Rewrite the records below with "intersections" changed to "crossing points" and everything else left as it is. Leave the pictures out.

>>>>

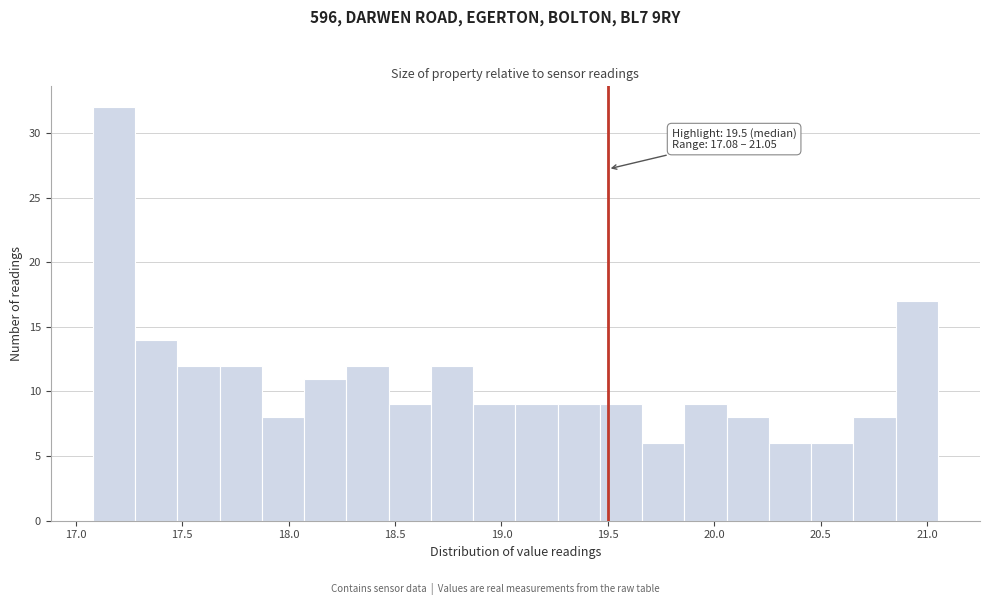

Around what value on the x-axis is the tallest bar? Give the approximate position of its centre, as read against the axis.

17.20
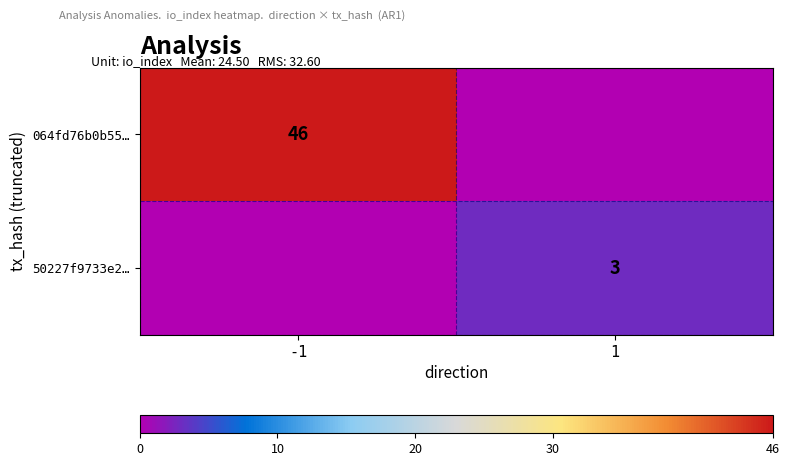

The 50227f9733e2… series shows 3 at 1. True or false?

True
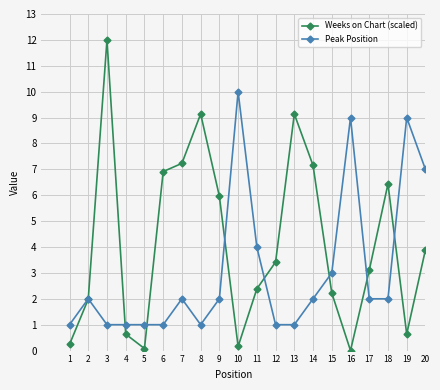

How many intersections are there between Weeks on Chart (scaled) and Peak Position?

8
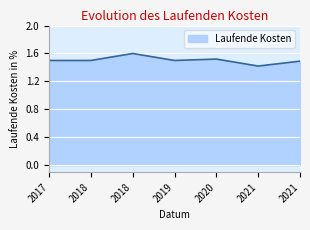

Does the chart display data point markers on the line(s)?

No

<<<<

#### Written answer:
Around what value on the x-axis is the tallest bar? Give the approximate position of its centre, as read against the axis.

17.20

The 50227f9733e2… series shows 3 at 1. True or false?

True

How many crossing points are there between Weeks on Chart (scaled) and Peak Position?

8

Does the chart display data point markers on the line(s)?

No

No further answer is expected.